■ Required action
All of the listing is to be written out word for word, with the pictures left out.

■ Data
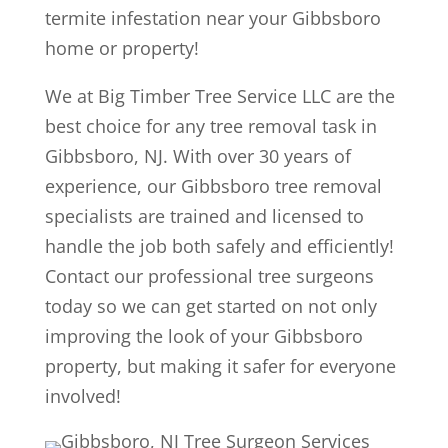
termite infestation near your Gibbsboro
home or property!
We at Big Timber Tree Service LLC are the
best choice for any tree removal task in
Gibbsboro, NJ. With over 30 years of
experience, our Gibbsboro tree removal
specialists are trained and licensed to
handle the job both safely and efficiently!
Contact our professional tree surgeons
today so we can get started on not only
improving the look of your Gibbsboro
property, but making it safer for everyone
involved!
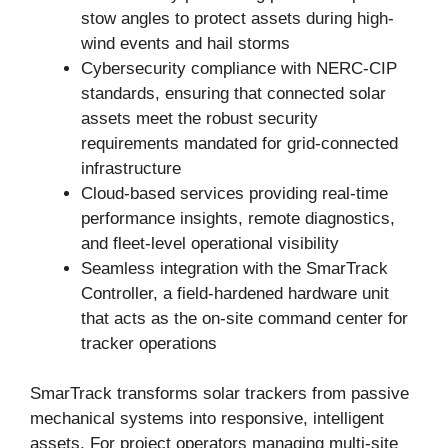
stow angles to protect assets during high-
wind events and hail storms
Cybersecurity compliance with NERC-CIP
standards, ensuring that connected solar
assets meet the robust security
requirements mandated for grid-connected
infrastructure
Cloud-based services providing real-time
performance insights, remote diagnostics,
and fleet-level operational visibility
Seamless integration with the SmarTrack
Controller, a field-hardened hardware unit
that acts as the on-site command center for
tracker operations
SmarTrack transforms solar trackers from passive
mechanical systems into responsive, intelligent
assets. For project operators managing multi-site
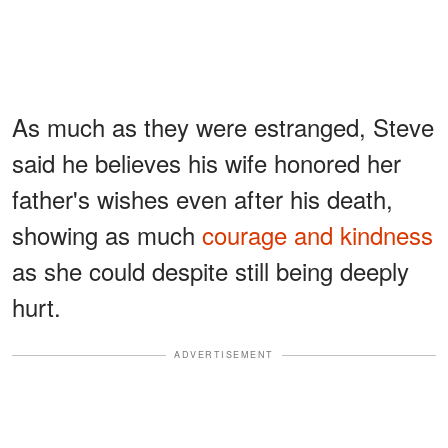
As much as they were estranged, Steve
said he believes his wife honored her
father's wishes even after his death,
showing as much
courage and kindness
as she could despite still being deeply
hurt.
ADVERTISEMENT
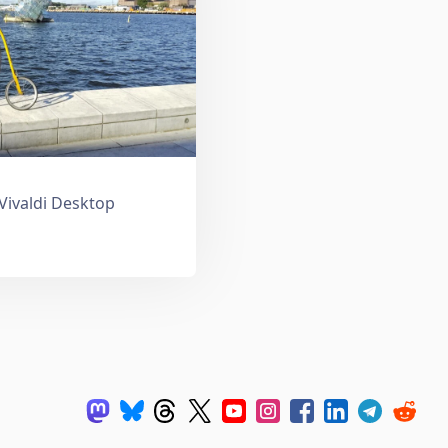
 Vivaldi Desktop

■ Solution to the exercise
termite infestation near your Gibbsboro
home or property!
We at Big Timber Tree Service LLC are the
best choice for any tree removal task in
Gibbsboro, NJ. With over 30 years of
experience, our Gibbsboro tree removal
specialists are trained and licensed to
handle the job both safely and efficiently!
Contact our professional tree surgeons
today so we can get started on not only
improving the look of your Gibbsboro
property, but making it safer for everyone
involved!
stow angles to protect assets during high-
wind events and hail storms
Cybersecurity compliance with NERC-CIP
standards, ensuring that connected solar
assets meet the robust security
requirements mandated for grid-connected
infrastructure
Cloud-based services providing real-time
performance insights, remote diagnostics,
and fleet-level operational visibility
Seamless integration with the SmarTrack
Controller, a field-hardened hardware unit
that acts as the on-site command center for
tracker operations
SmarTrack transforms solar trackers from passive
mechanical systems into responsive, intelligent
assets. For project operators managing multi-site
As much as they were estranged, Steve
said he believes his wife honored her
father's wishes even after his death,
showing as much
courage and kindness
as she could despite still being deeply
hurt.
ADVERTISEMENT
 Vivaldi Desktop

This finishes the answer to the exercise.